WRITTEN TASK
Pick out every line below that contains the word "watch", and copy each of those lines in full. Case counts when matching the word.

(Data entries)
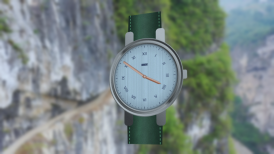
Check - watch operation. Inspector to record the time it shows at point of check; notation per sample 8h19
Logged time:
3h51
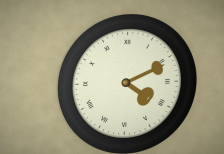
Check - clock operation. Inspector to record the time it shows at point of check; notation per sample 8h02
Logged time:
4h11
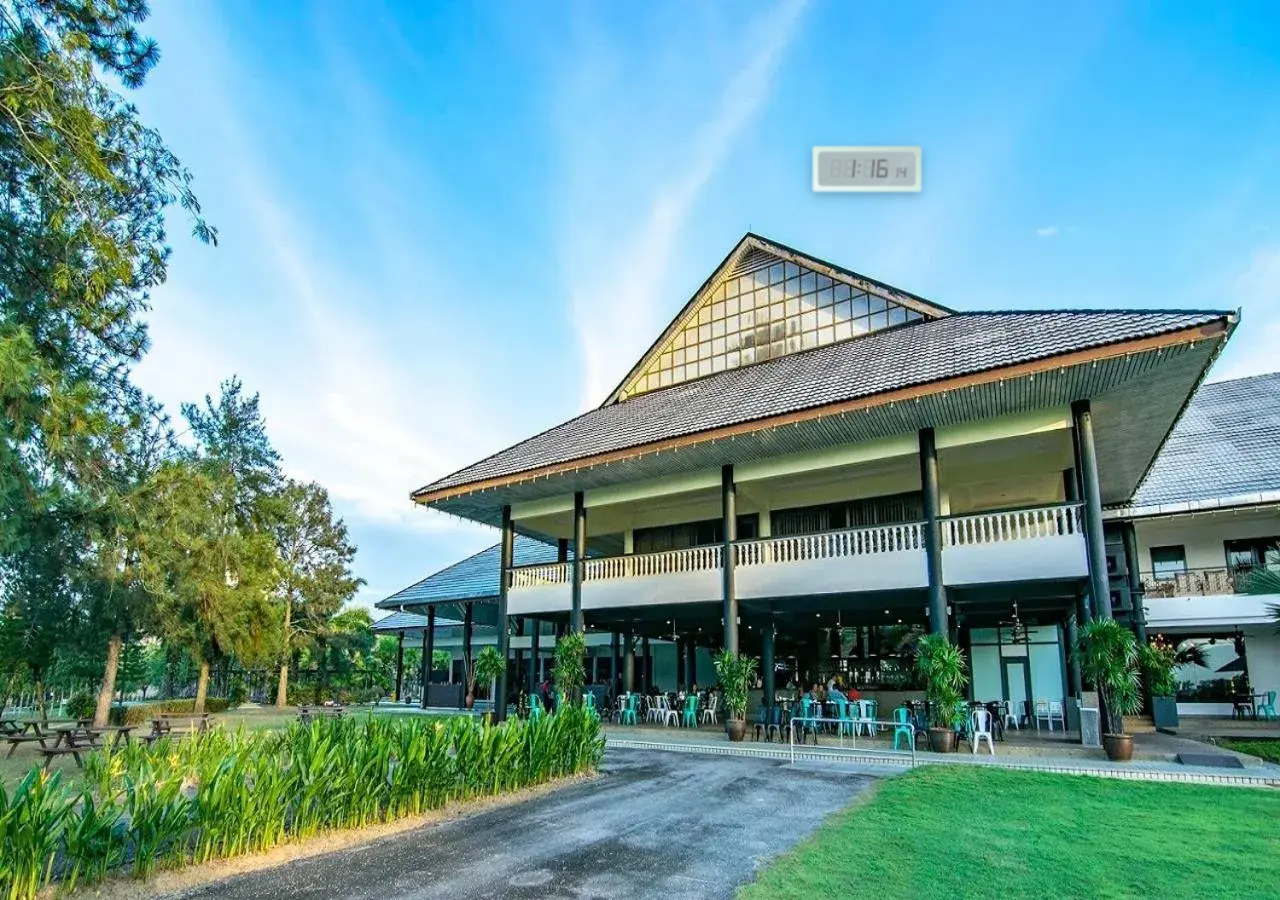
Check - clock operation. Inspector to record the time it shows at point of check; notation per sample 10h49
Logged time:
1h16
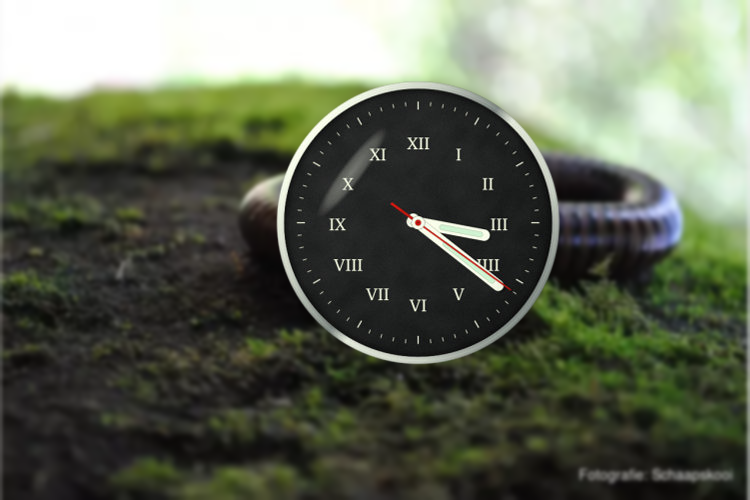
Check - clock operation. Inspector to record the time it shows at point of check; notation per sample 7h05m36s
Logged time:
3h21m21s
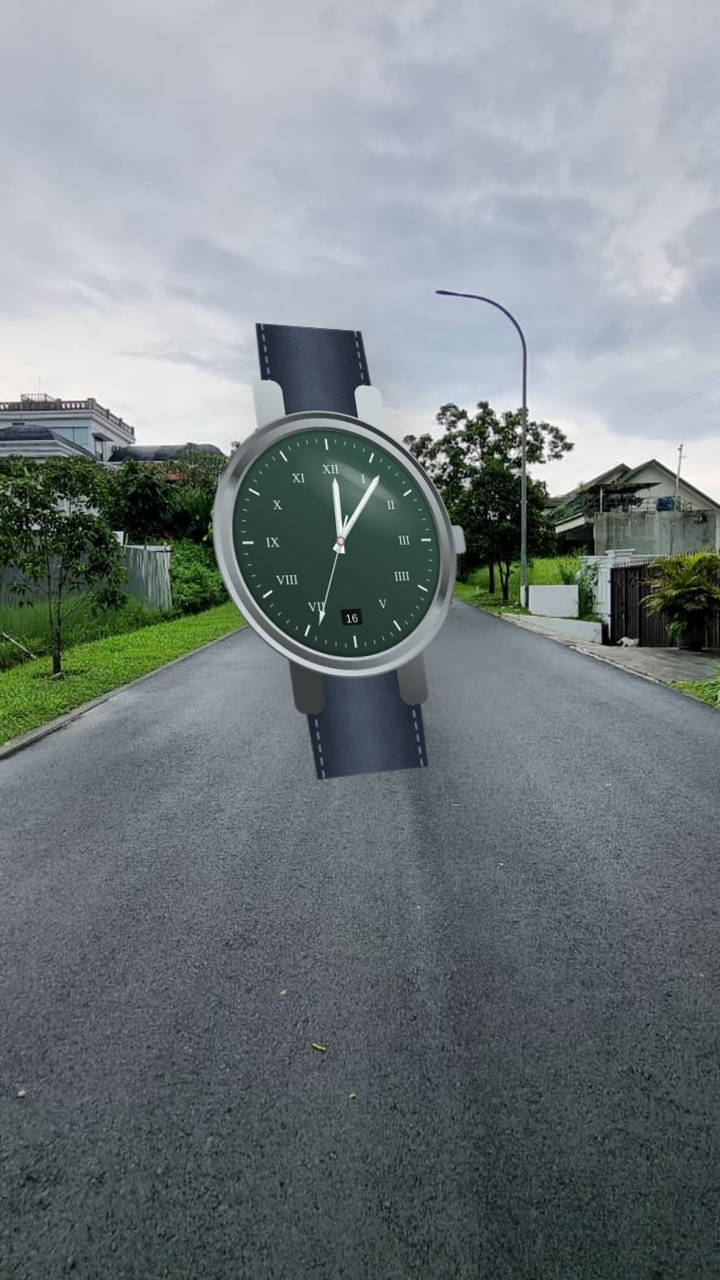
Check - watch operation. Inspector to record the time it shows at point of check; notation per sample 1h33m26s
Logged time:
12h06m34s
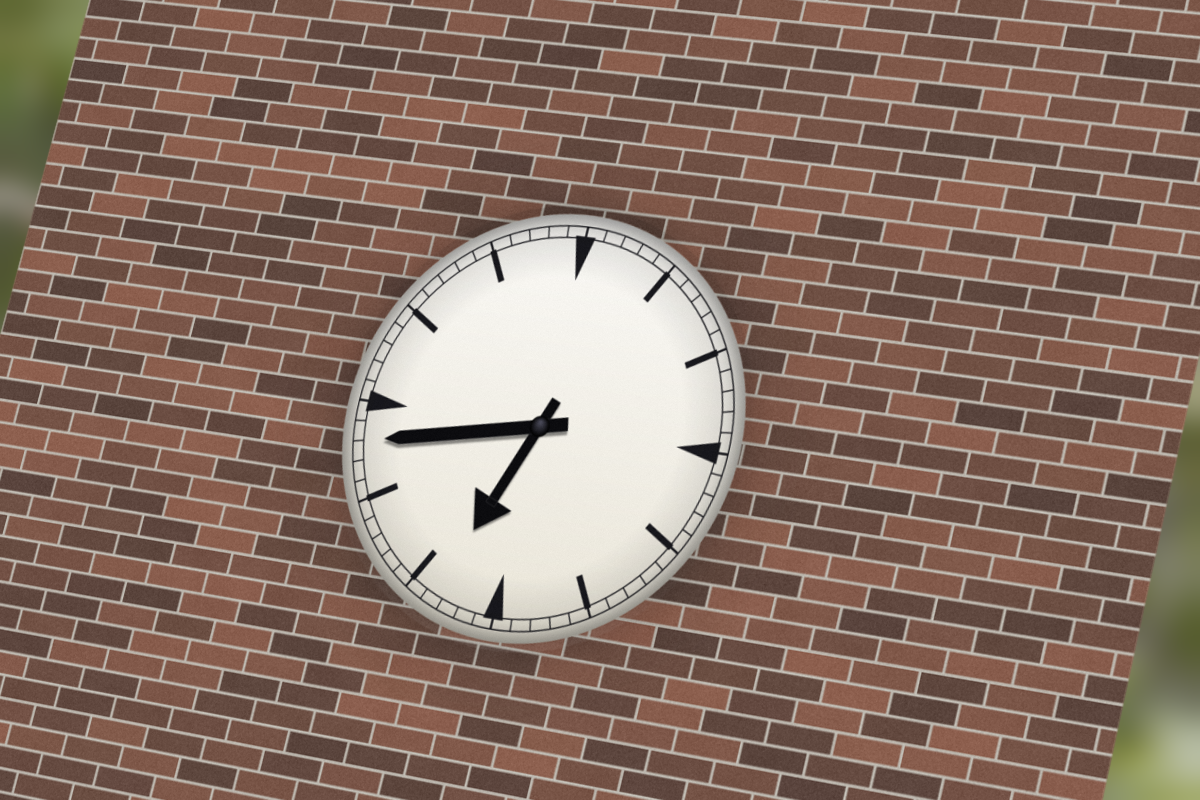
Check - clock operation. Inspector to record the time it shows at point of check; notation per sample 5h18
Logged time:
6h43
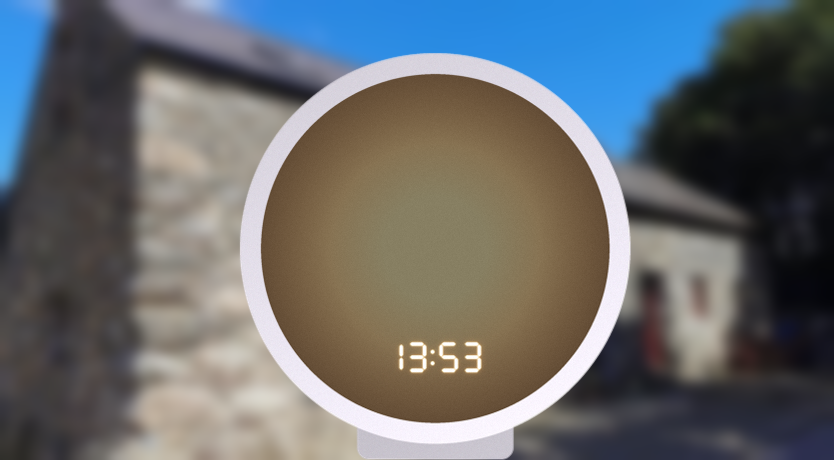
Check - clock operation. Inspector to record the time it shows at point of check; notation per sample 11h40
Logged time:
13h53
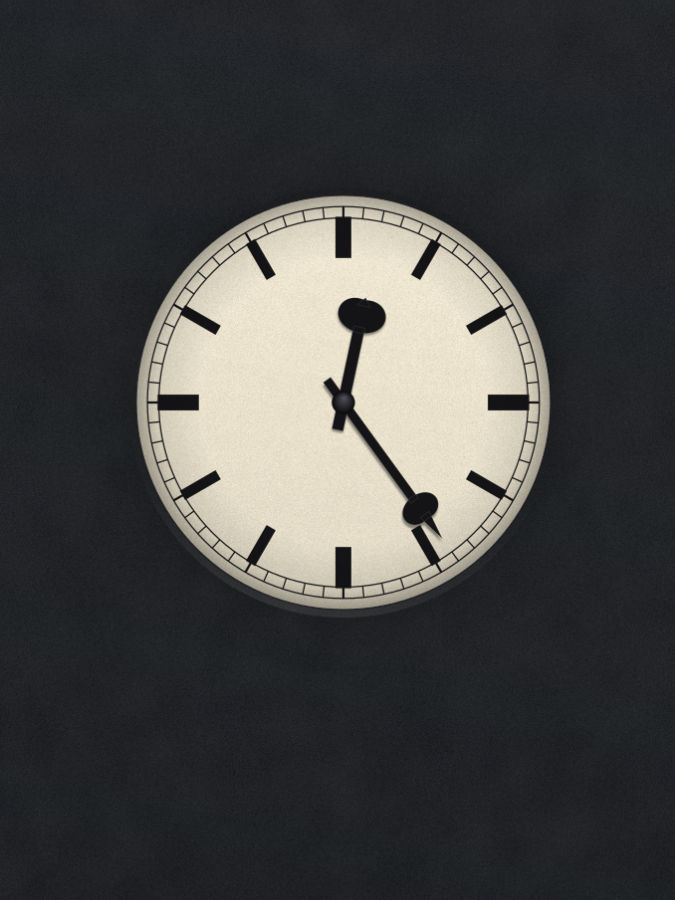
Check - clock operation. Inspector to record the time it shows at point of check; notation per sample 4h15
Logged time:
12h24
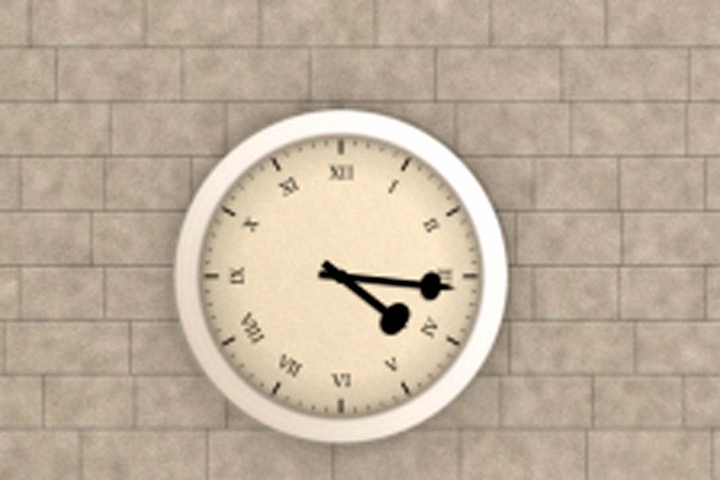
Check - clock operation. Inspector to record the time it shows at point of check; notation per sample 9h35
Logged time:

CORRECT ANSWER
Check - watch operation. Inspector to record the time it shows at point of check; notation per sample 8h19
Check - watch operation. Inspector to record the time it shows at point of check; notation per sample 1h33m26s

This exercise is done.